These are the kinds of “stale ideas”—as our honest narrator Nick Carraway puts it—that this country periodically resurrects, and aren’t we in one such period now?
We don’t see Tom act directly on these beliefs in Gatsby, but we don’t have to. The way he and his allies carry on their everyday lives is just as destructively consequential. Reading the book again, I couldn’t help harping on how rotten this upper-crust crew is. Silly Daisy, her voice “full of money,” who can’t be bothered to give her heart to anything but herself—not her child and not her adolescent love. Her lying friend Jordan, who cheats at golf and glibly coasts through life. Blustery and hypocritical Tom, concerned about Gatsby’s potential unsavory dealings but vulgar enough to break his own mistress’s nose. None of them seem to have worked a day in their lives; they are indeed “careless people.” (Incidentally, also the title of a new tell-all memoir by a former Facebook employee that the company is trying to bury.)
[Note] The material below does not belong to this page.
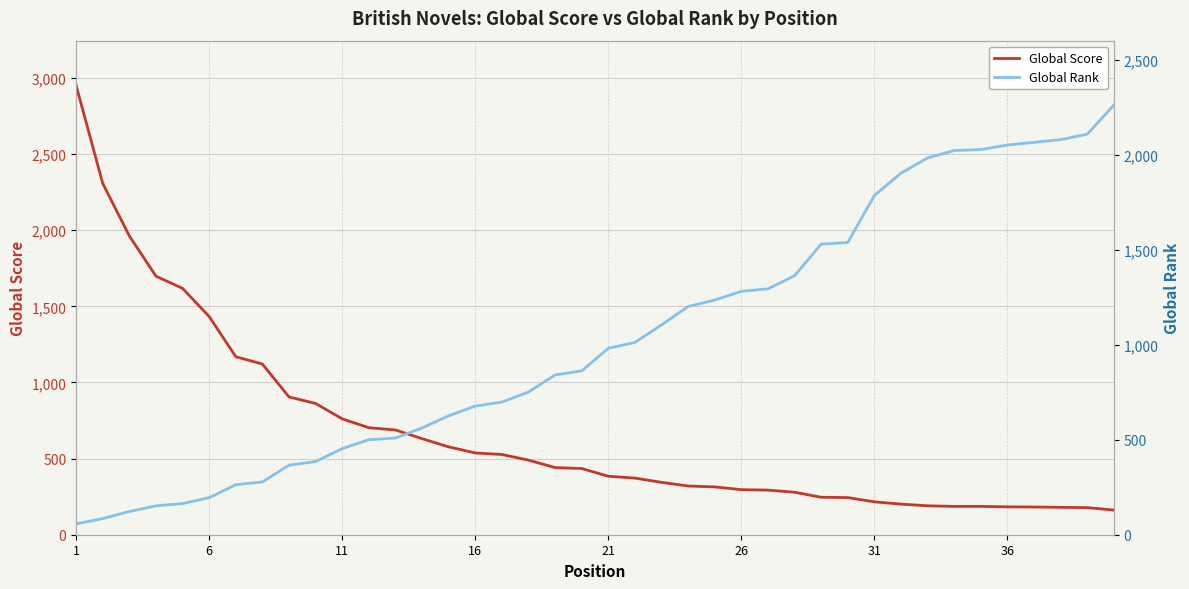

Reading right to left, extract all data points from this chart.

Global Score: 162	178	180	182	183	186	186	190	201	216	244	246	279	293	296	314	320	344	372	384	435	441	490	527	537	577	631	688	703	761	862	905	1121	1169	1433	1618	1698	1962	2307	2950
Global Rank: 2261	2108	2079	2065	2051	2027	2022	1983	1903	1785	1538	1529	1363	1294	1281	1235	1201	1104	1012	981	862	841	751	698	677	626	562	509	500	453	385	366	278	263	195	164	152	122	85	57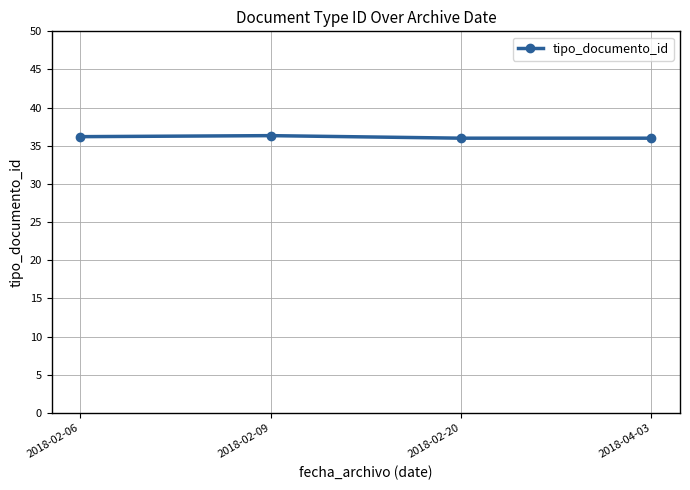

Is it true that the value at 2018-02-20 is 10.6?

False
Clearly people like Tom, Daisy, and Jordan are still prominent among us, nasty American archetypes that we’ve never shed. As Nick sums up: “They smashed up things and creatures and then retreated back into their money or their vast carelessness.” This is the world that Gatsby warns of: one with no solidarity, just avarice and pleasure-seeking. It is a cold and unsettled place, not one we’ll be proud to leave to our hypothetical children. I’m not sure we even have the tools anymore for a writer like Fitzgerald to chronicle this era, let alone narrate it. Perhaps that’s what sends us ceaselessly back to this book, boats against the current, etc., etc. It’s the best we have.